20th December 2010, Comments 0 comments

Twitter can be used in courtrooms in England and Wales, the top judge said in a landmark decision Monday, following debate over the issue at previous hearings involving WikiLeaks founder Julian Assange.

Lord Chief Justice Igor Judge said decisions on the use of the micro-blogging website would be taken on a case-by-case basis depending on the on the risk of interference to the "proper administration of justice".

The greatest risk would come in criminal trials where witnesses outside the courtroom could find out what is being said in court before being called to give evidence, he warned.

Judge also said the use of Twitter in courts could also be limited to journalists to prevent large numbers of mobile phones interfering with the court's sound recording equipment and to prevent other distractions.

"The judge has an overriding responsibility to ensure that proceedings are conducted consistently with the proper administration of justice, and so as to avoid any improper interference with its processes," he said.

"There is no statutory prohibition on the use of live text-based communications in open court.

"But before such use is permitted, the court must be satisfied that its use does not pose a danger of interference to the proper administration of justice in the individual case."

He said providing the device used for Twitter communication was "unobtrusive, hand-held, (and) virtually silent" it would not hinder the workings of the court.

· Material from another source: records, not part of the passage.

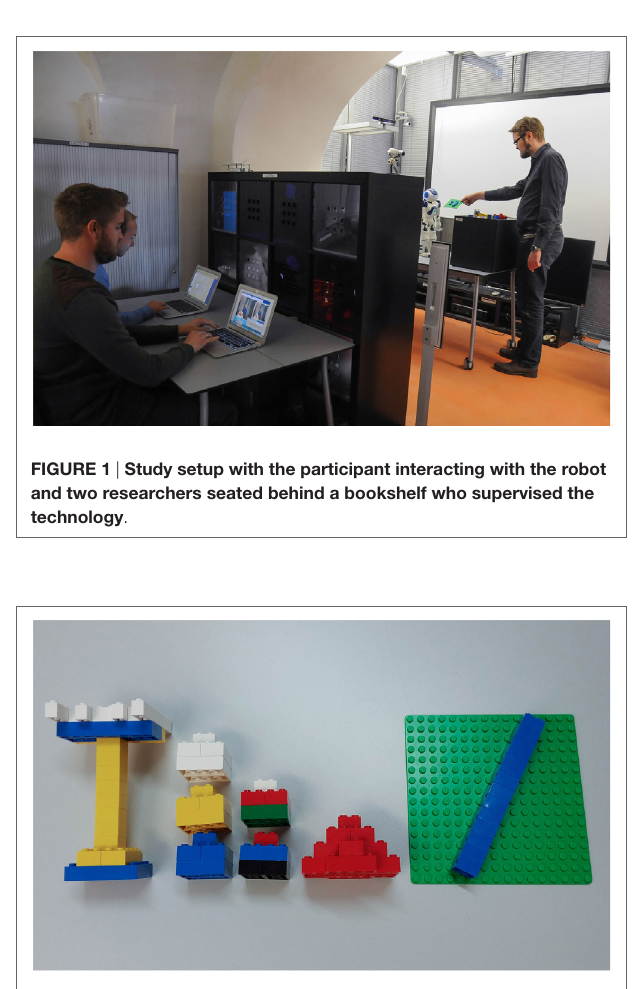
FigUre 2 | legO blocks that were provided to the participants .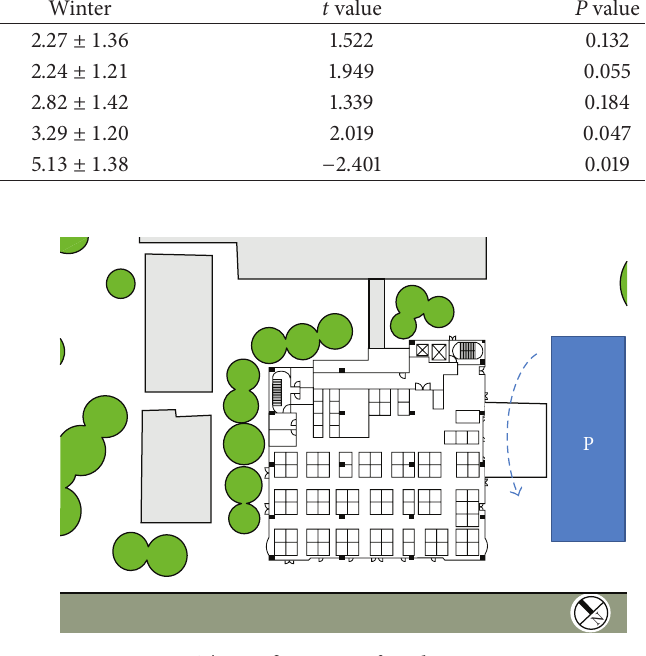
Figure 6: The configuration of outdoor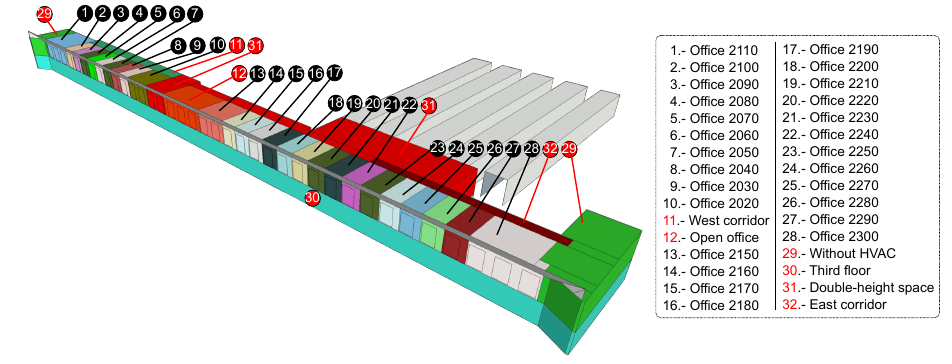
Figure 2. “Amigos” building elevation.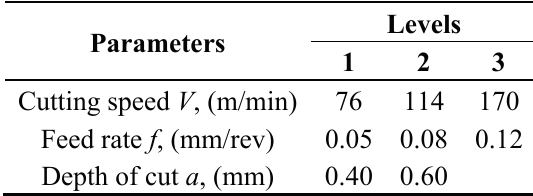
Table 4. Machining parameters and their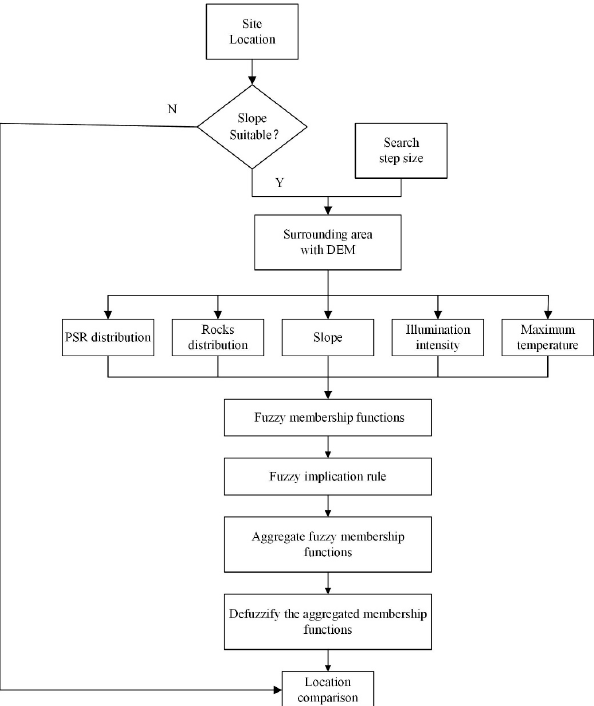
Figure 2. The flowchart of the lunar south pole landing site selection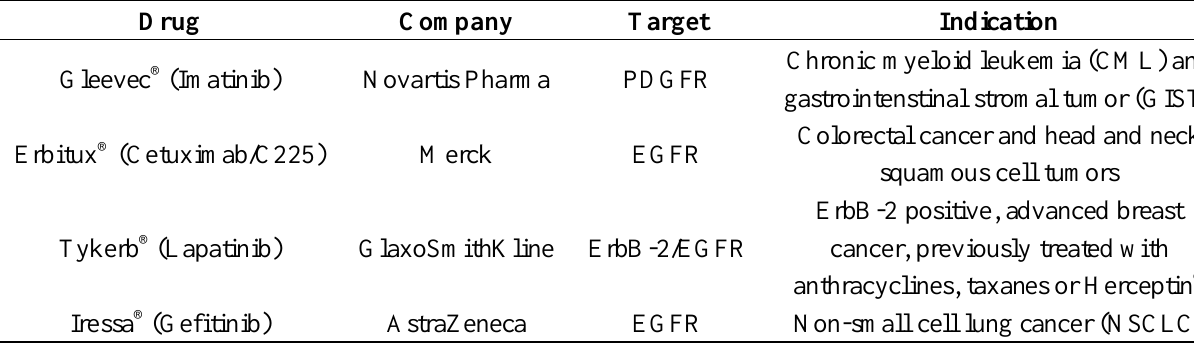
Table 1. Anti-tumor drugs targeted against cellular tyrosine kinase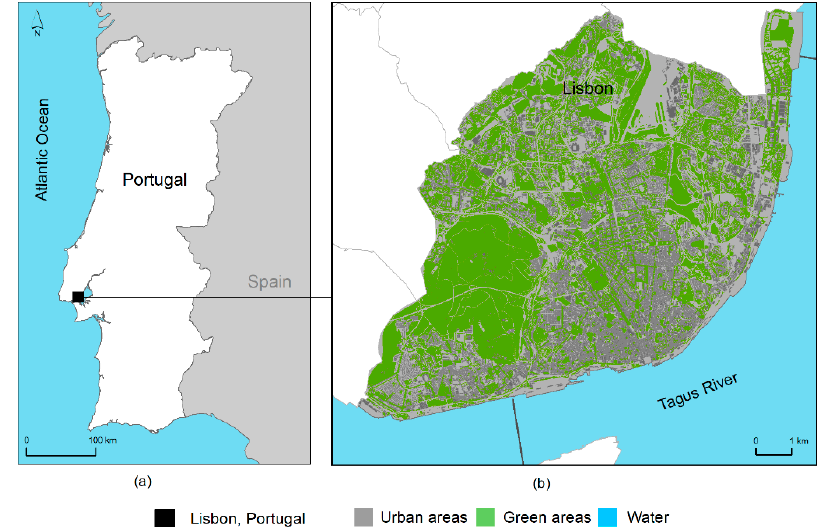
Figure 1. Location of the study area, Lisbon, Portugal ( a ), and the city’s land use land cover map ( b ).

The interim ruling comes after journalists covering the extradition hearings of Assange this month asked to be allowed to tweet news of proceedings.

The Australian WikiLeaks boss is wanted in Sweden over allegations of sexual crimes.

Journalists covering courts in England and Wales have until now been bound by strict rules banning any use of mobile phones or recording devices within courtrooms during court hearings and trials.

Court proceedings are not televised and no photographs may be published.

The interim guidance comes ahead of a consultation on the issue.